Henkel also says a child's sex can deeply affect how they are treated growing up, and distract them from simply being a human being.
“If the child is dressed up as a girl or boy, it affects them because people see and treat them in a more gender-typical way,” Henkel explains.
“Girls are told they are cute in their dresses, and boys are told they are cool with their car toys. But if you give them no gender they will be seen more as a human or not a stereotype as a boy or girl.”
She says that without these gender stereotypes, children can build character as individuals, not hindered by preconceived notions of what they should be as males or females.
“I think that can make these kids stronger,” Henkel says.
Anna Nordenström, a paediatric endocrinologist at Karolinska Institutet, says it’s hard to know what effects the parents' decision will have on Pop.
“It will affect the child, but it’s hard to say if it will hurt the child,” says Nordenström, who studies hormonal influences on gender development.
“I don’t know what they are trying to achieve. It’s going to make the child different, make them very special.”
She says if Pop is still ‘genderless’ by the time he or she starts school, Pop will certainly receive a lot of attention from classmates.
“We don’t know exactly what determines sexual identity, but it’s not only sexual upbringing,” says Nordenström. “Gender-typical behaviour, sexual preferences and sexual identity usually go together. There are hormonal and other influences that we don’t know that will determine the gender of the child.”
Both Nordenström and Pinker refer to a controversial case from 1967 when a circumcision left one of two twin brothers without a penis.
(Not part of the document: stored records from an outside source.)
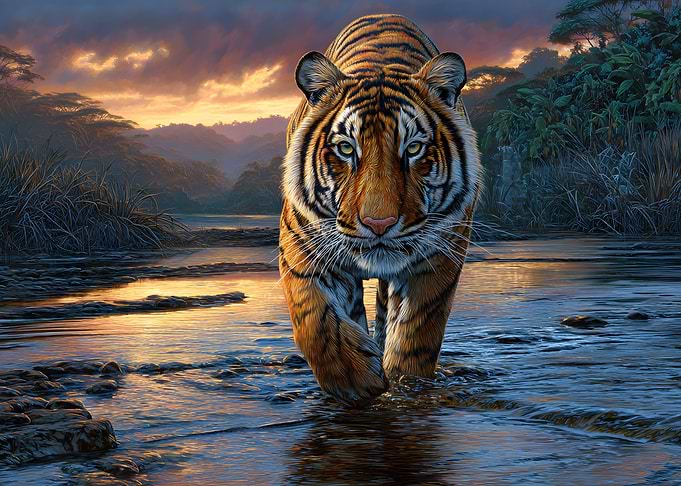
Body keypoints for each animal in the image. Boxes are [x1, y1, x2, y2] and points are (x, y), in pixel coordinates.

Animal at [279, 13, 481, 406]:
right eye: (345, 148)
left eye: (413, 148)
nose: (379, 224)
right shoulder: (302, 248)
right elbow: (311, 317)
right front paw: (355, 378)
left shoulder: (441, 254)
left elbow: (418, 333)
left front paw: (406, 387)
Dr. John Money, who asserted that gender was learned rather than innate, convinced the parents to raise 'David' as 'Brenda' and the child had cosmetic genitalia reconstruction surgery.
She was raised as a female, with girls’ clothes, games and codes of behaviour. The parents never told Brenda the secret until she was a teenager and rebelled against femininity. She then started receiving testosterone injections and underwent another genetic reconstruction process to become David again. David Reimer denounced the experiment as a crushing failure before committing suicide at the age of 38.
“I don’t think that trying to keep a child’s sex a secret will fool anyone, nor do I think it’s wise or ethical,” says Pinker. “As with any family secret, when we try to keep an elemental truth from children, it usually blows up in the parent’s face, via psychosomatic illness or rebellious behaviour.”
But with a second child on the way, Pop's parents have no plans to change what they see as a winning formula. As for Pop, they say they will only reveal the child's sex when Pop thinks it's time.
Footnote: Pop is not the child's real name but is the name used in Svenska Dagbladet's interview with the child's parents from March 6th.
Thoughts? I think this is really awesome. It's not going to severely mess up the kid's sense of reality, like some of the people I've talked to. It sounds like Pop doesn't give a shit about gender norms, which is cool with me, especially as a two year old -- pink vs blue is stupid as hell. Nobody should have to give into that so early.
The part about "this won't work, the kid's identity blah blah blah" is stupid as hell. Of course the child is going to figure out his or her identity on his or her own, but that's leaving it up to the child instead of basing their gender off of what's in their pull-ups.